**WHAT TO WORK ON:**
Reproduce the lines below character for character, omitting the pictures.

**INFORMATION SUPPLIED:**

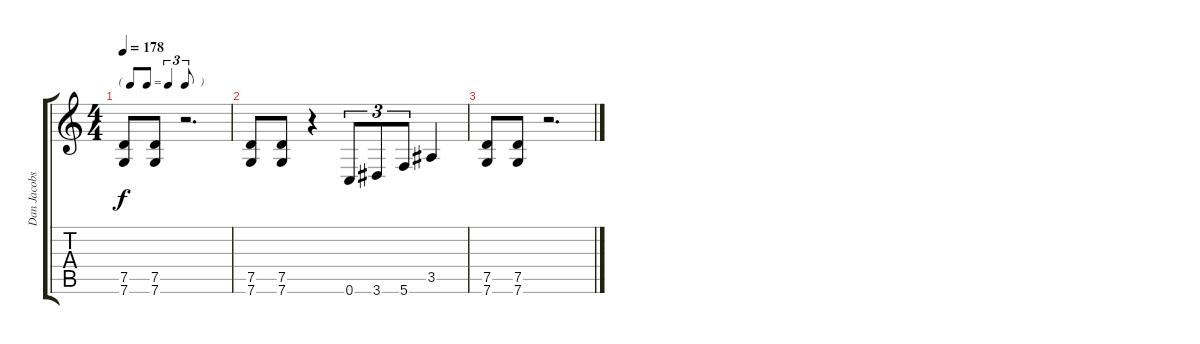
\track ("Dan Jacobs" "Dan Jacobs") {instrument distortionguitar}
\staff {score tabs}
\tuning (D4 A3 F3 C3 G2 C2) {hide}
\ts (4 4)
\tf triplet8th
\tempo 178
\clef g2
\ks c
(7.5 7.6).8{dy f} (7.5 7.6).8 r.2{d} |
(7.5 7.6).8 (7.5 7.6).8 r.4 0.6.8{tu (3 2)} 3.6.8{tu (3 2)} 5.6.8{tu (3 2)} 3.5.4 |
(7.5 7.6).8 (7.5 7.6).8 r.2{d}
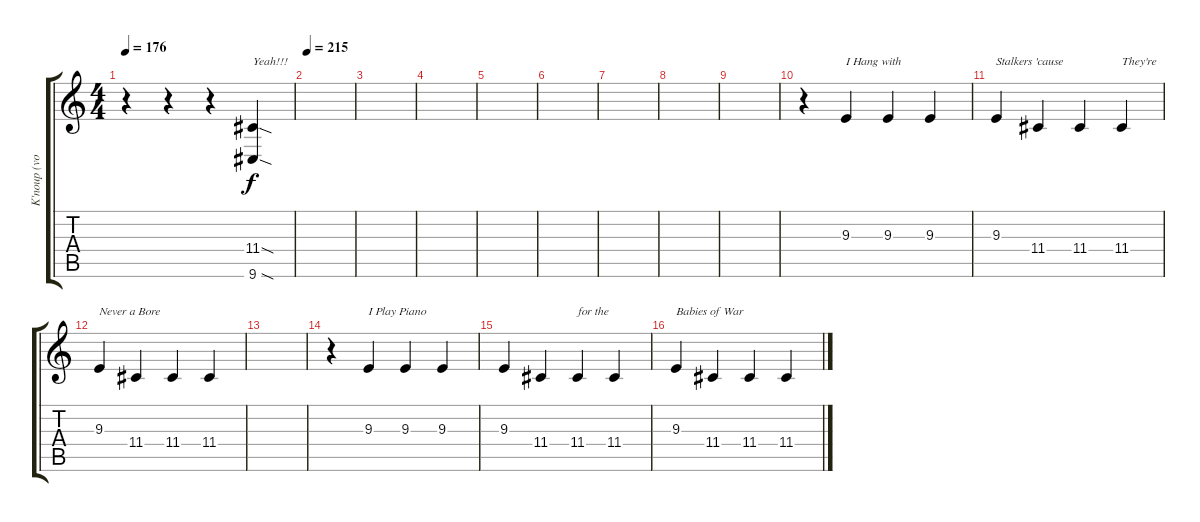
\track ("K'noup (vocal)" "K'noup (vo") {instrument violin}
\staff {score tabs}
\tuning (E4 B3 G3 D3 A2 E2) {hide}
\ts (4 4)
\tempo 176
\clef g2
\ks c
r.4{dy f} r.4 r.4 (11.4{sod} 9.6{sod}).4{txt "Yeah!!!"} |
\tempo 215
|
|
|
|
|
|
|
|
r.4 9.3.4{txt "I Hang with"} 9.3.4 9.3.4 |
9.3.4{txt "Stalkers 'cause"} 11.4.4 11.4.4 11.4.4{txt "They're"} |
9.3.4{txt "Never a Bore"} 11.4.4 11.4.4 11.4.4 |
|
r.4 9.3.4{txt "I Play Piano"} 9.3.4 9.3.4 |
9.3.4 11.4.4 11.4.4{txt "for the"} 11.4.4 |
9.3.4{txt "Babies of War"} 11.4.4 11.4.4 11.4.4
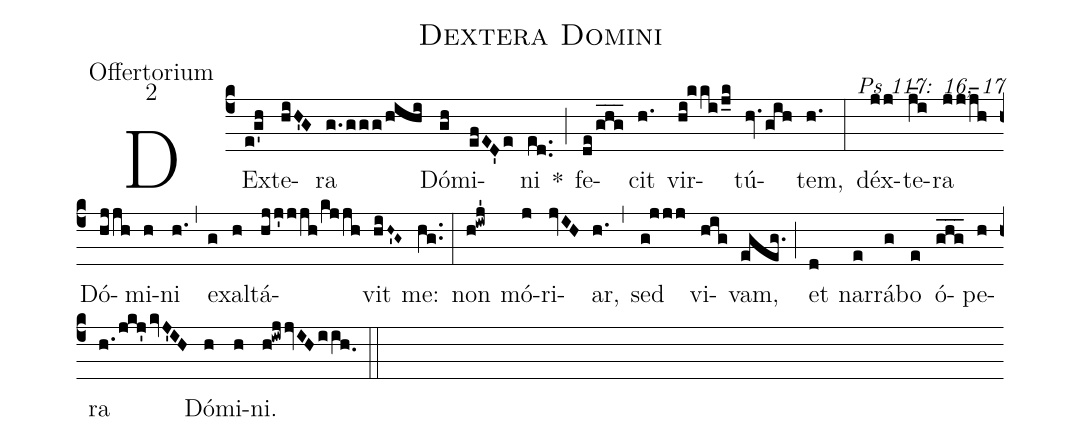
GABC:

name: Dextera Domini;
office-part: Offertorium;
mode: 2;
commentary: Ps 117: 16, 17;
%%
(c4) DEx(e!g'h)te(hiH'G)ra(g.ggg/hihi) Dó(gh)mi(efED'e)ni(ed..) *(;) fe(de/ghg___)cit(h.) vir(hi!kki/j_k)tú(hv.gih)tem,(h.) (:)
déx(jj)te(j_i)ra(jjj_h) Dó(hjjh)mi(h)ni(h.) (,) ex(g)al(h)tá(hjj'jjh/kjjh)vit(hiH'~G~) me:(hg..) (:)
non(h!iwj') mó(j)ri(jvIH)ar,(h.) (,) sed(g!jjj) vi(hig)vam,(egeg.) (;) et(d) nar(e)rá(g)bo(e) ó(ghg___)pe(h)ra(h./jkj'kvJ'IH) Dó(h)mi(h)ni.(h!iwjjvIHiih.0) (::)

**TASK OUTPUT:**
\track ("Dan Jacobs" "Dan Jacobs") {instrument distortionguitar}
\staff {score tabs}
\tuning (D4 A3 F3 C3 G2 C2) {hide}
\ts (4 4)
\tf triplet8th
\tempo 178
\clef g2
\ks c
(7.5 7.6).8{dy f} (7.5 7.6).8 r.2{d} |
(7.5 7.6).8 (7.5 7.6).8 r.4 0.6.8{tu (3 2)} 3.6.8{tu (3 2)} 5.6.8{tu (3 2)} 3.5.4 |
(7.5 7.6).8 (7.5 7.6).8 r.2{d}
\track ("K'noup (vocal)" "K'noup (vo") {instrument violin}
\staff {score tabs}
\tuning (E4 B3 G3 D3 A2 E2) {hide}
\ts (4 4)
\tempo 176
\clef g2
\ks c
r.4{dy f} r.4 r.4 (11.4{sod} 9.6{sod}).4{txt "Yeah!!!"} |
\tempo 215
|
|
|
|
|
|
|
|
r.4 9.3.4{txt "I Hang with"} 9.3.4 9.3.4 |
9.3.4{txt "Stalkers 'cause"} 11.4.4 11.4.4 11.4.4{txt "They're"} |
9.3.4{txt "Never a Bore"} 11.4.4 11.4.4 11.4.4 |
|
r.4 9.3.4{txt "I Play Piano"} 9.3.4 9.3.4 |
9.3.4 11.4.4 11.4.4{txt "for the"} 11.4.4 |
9.3.4{txt "Babies of War"} 11.4.4 11.4.4 11.4.4
GABC:

name: Dextera Domini;
office-part: Offertorium;
mode: 2;
commentary: Ps 117: 16, 17;
%%
(c4) DEx(e!g'h)te(hiH'G)ra(g.ggg/hihi) Dó(gh)mi(efED'e)ni(ed..) *(;) fe(de/ghg___)cit(h.) vir(hi!kki/j_k)tú(hv.gih)tem,(h.) (:)
déx(jj)te(j_i)ra(jjj_h) Dó(hjjh)mi(h)ni(h.) (,) ex(g)al(h)tá(hjj'jjh/kjjh)vit(hiH'~G~) me:(hg..) (:)
non(h!iwj') mó(j)ri(jvIH)ar,(h.) (,) sed(g!jjj) vi(hig)vam,(egeg.) (;) et(d) nar(e)rá(g)bo(e) ó(ghg___)pe(h)ra(h./jkj'kvJ'IH) Dó(h)mi(h)ni.(h!iwjjvIHiih.0) (::)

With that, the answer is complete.